Restate word for word the lines of the material below, from the line with "URFI-4320, priority: Critica -> Alta" to the line with "データを更新する機能, ends: 13:00 -> 12:30", both lines included, and no others.
=== Begin Enclosure ===
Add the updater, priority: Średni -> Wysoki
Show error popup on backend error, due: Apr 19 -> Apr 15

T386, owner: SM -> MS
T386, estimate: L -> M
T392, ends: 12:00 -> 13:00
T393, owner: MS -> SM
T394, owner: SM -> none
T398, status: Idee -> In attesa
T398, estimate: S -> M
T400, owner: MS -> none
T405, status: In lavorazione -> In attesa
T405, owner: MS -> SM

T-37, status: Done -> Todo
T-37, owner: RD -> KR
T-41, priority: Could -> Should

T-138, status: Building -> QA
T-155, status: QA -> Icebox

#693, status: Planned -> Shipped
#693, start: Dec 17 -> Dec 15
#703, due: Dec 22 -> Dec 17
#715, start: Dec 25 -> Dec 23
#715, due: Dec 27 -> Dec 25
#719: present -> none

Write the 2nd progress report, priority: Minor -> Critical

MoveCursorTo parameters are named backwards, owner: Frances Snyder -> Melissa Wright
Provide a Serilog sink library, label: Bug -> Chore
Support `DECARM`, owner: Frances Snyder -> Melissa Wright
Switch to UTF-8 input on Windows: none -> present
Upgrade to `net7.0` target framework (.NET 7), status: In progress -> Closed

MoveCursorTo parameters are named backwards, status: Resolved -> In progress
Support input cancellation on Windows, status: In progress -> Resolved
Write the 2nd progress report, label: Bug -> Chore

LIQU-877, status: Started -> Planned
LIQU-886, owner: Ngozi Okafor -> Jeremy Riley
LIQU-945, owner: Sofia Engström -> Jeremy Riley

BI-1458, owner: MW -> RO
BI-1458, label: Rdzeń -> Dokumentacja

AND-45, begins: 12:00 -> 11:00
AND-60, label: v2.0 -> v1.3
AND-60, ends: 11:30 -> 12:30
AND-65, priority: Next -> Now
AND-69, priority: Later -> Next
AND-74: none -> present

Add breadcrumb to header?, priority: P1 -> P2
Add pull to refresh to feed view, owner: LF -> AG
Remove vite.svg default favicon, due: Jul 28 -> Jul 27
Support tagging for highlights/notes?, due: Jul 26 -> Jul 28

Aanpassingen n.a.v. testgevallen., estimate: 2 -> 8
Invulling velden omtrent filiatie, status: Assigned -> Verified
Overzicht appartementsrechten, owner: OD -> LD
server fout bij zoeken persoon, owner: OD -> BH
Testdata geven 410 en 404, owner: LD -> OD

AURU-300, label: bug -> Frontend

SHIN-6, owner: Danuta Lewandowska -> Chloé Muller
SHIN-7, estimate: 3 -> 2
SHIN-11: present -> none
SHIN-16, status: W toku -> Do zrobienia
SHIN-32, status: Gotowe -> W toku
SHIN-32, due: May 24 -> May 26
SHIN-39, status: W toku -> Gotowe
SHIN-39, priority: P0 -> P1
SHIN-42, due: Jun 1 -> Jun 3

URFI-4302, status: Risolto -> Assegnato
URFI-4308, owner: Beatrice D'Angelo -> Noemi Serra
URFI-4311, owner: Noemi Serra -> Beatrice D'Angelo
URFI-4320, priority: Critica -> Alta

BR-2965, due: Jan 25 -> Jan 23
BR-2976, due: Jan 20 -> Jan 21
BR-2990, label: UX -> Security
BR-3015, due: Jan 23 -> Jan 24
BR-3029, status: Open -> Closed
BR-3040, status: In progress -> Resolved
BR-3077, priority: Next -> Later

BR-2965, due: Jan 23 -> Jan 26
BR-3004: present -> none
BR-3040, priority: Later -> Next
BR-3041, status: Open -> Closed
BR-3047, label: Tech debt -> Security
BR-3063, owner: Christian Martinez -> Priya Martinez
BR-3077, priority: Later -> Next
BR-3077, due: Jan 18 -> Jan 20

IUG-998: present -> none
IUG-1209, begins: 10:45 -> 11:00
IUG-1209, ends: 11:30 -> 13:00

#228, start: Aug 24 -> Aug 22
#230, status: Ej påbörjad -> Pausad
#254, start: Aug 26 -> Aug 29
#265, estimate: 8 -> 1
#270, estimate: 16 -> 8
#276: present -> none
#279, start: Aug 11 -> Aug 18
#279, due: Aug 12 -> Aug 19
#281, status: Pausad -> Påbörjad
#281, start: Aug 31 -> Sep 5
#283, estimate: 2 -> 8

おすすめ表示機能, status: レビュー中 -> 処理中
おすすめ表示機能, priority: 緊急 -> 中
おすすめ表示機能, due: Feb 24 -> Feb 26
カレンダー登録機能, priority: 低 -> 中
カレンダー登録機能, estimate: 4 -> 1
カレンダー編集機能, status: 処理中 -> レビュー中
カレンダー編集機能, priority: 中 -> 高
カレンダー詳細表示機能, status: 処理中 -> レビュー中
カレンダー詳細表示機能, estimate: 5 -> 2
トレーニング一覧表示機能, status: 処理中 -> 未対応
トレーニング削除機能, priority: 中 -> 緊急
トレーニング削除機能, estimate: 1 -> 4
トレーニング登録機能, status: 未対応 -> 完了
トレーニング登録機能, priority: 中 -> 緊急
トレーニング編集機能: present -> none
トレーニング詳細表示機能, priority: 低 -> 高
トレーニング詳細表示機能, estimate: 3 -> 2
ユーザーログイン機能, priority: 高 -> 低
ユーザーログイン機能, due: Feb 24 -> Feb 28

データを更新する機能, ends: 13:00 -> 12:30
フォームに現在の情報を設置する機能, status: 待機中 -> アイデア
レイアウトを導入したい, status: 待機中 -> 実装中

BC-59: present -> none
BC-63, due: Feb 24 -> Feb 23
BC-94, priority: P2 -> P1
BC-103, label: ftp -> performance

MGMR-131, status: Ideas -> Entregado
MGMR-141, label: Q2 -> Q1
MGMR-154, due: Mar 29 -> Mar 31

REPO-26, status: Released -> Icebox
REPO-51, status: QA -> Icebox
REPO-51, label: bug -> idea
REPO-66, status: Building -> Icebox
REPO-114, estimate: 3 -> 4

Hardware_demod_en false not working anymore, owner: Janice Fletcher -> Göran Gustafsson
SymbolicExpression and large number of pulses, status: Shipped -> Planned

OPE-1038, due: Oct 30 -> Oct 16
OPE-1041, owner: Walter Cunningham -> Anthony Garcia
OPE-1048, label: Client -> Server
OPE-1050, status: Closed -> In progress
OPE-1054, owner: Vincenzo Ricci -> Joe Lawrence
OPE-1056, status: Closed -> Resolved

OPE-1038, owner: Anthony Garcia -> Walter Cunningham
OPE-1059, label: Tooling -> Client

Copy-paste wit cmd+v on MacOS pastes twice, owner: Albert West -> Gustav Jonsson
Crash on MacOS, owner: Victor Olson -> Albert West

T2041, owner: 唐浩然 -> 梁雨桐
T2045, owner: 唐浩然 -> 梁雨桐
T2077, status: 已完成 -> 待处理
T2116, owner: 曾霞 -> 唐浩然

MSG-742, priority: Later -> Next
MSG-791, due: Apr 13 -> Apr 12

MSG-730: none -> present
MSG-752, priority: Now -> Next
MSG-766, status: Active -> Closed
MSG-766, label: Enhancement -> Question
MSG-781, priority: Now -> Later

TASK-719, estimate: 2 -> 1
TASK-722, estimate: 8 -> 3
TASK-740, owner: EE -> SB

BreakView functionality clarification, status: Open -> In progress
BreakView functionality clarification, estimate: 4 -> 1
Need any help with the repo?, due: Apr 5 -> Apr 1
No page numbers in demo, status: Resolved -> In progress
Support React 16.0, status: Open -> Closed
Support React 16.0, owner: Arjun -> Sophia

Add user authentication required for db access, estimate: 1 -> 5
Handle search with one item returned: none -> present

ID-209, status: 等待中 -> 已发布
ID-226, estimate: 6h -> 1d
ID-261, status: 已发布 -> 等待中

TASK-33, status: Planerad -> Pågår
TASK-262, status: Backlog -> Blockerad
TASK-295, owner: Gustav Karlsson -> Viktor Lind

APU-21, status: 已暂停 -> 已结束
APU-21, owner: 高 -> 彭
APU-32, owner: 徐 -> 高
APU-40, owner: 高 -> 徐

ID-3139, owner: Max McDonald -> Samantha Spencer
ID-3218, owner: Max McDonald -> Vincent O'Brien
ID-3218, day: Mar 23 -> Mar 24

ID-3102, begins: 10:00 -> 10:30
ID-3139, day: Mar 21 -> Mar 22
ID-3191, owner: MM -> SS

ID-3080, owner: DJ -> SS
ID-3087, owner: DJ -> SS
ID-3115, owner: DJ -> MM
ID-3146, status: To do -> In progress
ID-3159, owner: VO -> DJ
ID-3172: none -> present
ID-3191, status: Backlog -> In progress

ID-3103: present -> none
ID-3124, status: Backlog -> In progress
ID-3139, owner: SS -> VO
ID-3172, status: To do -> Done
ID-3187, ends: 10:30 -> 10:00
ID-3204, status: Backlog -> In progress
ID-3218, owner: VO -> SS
=== End Enclosure ===
**Solution to the exercise**
URFI-4320, priority: Critica -> Alta

BR-2965, due: Jan 25 -> Jan 23
BR-2976, due: Jan 20 -> Jan 21
BR-2990, label: UX -> Security
BR-3015, due: Jan 23 -> Jan 24
BR-3029, status: Open -> Closed
BR-3040, status: In progress -> Resolved
BR-3077, priority: Next -> Later

BR-2965, due: Jan 23 -> Jan 26
BR-3004: present -> none
BR-3040, priority: Later -> Next
BR-3041, status: Open -> Closed
BR-3047, label: Tech debt -> Security
BR-3063, owner: Christian Martinez -> Priya Martinez
BR-3077, priority: Later -> Next
BR-3077, due: Jan 18 -> Jan 20

IUG-998: present -> none
IUG-1209, begins: 10:45 -> 11:00
IUG-1209, ends: 11:30 -> 13:00

#228, start: Aug 24 -> Aug 22
#230, status: Ej påbörjad -> Pausad
#254, start: Aug 26 -> Aug 29
#265, estimate: 8 -> 1
#270, estimate: 16 -> 8
#276: present -> none
#279, start: Aug 11 -> Aug 18
#279, due: Aug 12 -> Aug 19
#281, status: Pausad -> Påbörjad
#281, start: Aug 31 -> Sep 5
#283, estimate: 2 -> 8

おすすめ表示機能, status: レビュー中 -> 処理中
おすすめ表示機能, priority: 緊急 -> 中
おすすめ表示機能, due: Feb 24 -> Feb 26
カレンダー登録機能, priority: 低 -> 中
カレンダー登録機能, estimate: 4 -> 1
カレンダー編集機能, status: 処理中 -> レビュー中
カレンダー編集機能, priority: 中 -> 高
カレンダー詳細表示機能, status: 処理中 -> レビュー中
カレンダー詳細表示機能, estimate: 5 -> 2
トレーニング一覧表示機能, status: 処理中 -> 未対応
トレーニング削除機能, priority: 中 -> 緊急
トレーニング削除機能, estimate: 1 -> 4
トレーニング登録機能, status: 未対応 -> 完了
トレーニング登録機能, priority: 中 -> 緊急
トレーニング編集機能: present -> none
トレーニング詳細表示機能, priority: 低 -> 高
トレーニング詳細表示機能, estimate: 3 -> 2
ユーザーログイン機能, priority: 高 -> 低
ユーザーログイン機能, due: Feb 24 -> Feb 28

データを更新する機能, ends: 13:00 -> 12:30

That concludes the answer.